Le craft et la construction
Pour faire court, la construction ne sert à rien à part à faire joli. Nous avons bâtis différentes cabanes en bois, plus ou moins élaborées, mais sans jamais y revenir. Le jeu permet de tout porter dans son sac à dos, et monter sa tente est plus efficace que de construire des cabanes. La construction c’est juste pour le fun, c’est marrant d’essayer mais inutile.
Le craft quant à lui est plutôt bien pensé. Je dois ouvrir mon sac, disposer les matières premières nécessaire de l’élément désiré, puis le monter. Pendant ce temps là je ne vois que mon sac posé au sol, incapable d’anticiper les attaques ennemies. Par chance à 3 c’est plus facile, car même en pleine attaque je peux ouvrir mon sac pendant que mes compagnons me protègent, prendre une grenade et péter le game.


L’histoire au 3è plan
Que dire sans spoiler. Il y a un début classique, un crash sur une île remplie de créatures hostiles.

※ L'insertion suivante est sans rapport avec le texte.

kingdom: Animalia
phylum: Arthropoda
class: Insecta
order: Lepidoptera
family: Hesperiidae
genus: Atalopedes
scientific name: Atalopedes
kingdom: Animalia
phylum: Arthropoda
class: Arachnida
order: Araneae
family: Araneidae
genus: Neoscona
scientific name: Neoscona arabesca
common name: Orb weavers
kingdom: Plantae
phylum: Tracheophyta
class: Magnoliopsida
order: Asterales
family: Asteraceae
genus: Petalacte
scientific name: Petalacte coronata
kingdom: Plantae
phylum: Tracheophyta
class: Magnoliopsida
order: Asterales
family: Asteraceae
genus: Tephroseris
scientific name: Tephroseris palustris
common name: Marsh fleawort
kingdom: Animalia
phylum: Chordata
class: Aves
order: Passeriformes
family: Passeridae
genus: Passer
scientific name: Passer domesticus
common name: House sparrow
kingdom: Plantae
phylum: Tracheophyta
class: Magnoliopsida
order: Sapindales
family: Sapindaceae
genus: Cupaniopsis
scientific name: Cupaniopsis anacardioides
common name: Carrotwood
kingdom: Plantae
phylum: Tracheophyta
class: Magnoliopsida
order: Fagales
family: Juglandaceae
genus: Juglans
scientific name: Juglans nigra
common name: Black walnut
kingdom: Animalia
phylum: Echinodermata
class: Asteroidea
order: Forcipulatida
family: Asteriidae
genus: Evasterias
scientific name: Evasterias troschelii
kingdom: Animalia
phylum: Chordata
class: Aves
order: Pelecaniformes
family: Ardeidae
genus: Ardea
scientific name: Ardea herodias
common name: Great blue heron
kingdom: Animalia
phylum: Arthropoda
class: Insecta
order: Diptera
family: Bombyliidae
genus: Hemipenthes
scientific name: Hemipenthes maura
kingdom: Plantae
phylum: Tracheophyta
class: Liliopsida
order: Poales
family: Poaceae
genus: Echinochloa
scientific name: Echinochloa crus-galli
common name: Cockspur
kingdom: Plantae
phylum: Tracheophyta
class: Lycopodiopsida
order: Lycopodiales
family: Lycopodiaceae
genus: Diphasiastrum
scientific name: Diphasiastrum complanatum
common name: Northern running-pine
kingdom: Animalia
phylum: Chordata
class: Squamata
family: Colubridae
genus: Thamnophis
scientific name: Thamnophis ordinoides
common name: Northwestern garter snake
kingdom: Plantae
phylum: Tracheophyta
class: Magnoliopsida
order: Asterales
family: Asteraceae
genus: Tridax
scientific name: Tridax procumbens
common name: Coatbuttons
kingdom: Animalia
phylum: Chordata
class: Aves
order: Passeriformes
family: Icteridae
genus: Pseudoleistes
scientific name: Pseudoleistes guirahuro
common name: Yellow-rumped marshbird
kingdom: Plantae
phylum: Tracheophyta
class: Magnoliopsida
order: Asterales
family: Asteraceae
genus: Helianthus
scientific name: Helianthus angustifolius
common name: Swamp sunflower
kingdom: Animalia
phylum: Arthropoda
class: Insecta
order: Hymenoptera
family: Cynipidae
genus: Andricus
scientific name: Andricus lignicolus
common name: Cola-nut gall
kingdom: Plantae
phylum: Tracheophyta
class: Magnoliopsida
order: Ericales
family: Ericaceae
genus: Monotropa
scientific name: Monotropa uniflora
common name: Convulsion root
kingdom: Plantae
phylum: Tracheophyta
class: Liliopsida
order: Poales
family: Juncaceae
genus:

Un milieu sans histoire, je trouve bien quelques bribes sur des documents trouvés de-ci de-là mais rien de tangible. Et une fin, en fait il n’y a pas vraiment de fin, je pense que les développeurs ne l’ont pas mise dans la version anticipé. C’est juste nul. Je n’en dis pas plus.
Je termine rapidement sur l’ambiance du jeu assez bonne, que ce soit au niveau des graphismes ou du son. Les environnements sont magnifiques, mais les créatures sont un peu moins réussies car peu détaillées. La forêt est oppressante, quel plaisir d’en sortir un moment en grimpant sur les hauteurs, un vrai bol d’oxygène. Les grottes sont également très réussies, angoissantes et obscures, elles me font penser à l’excellent film The Descent.
Viser la tête c’est bien, mais les rotules c’est pas nul.
Citation du live
1ère impression
Degré de fun
Sexytude
Envie d’y retourner
En résumé, cet accès anticipé propose une belle balade forestière entre les monstres. J’ai aimé le faire avec des amis pour les parties exploration et combats dans les grottes.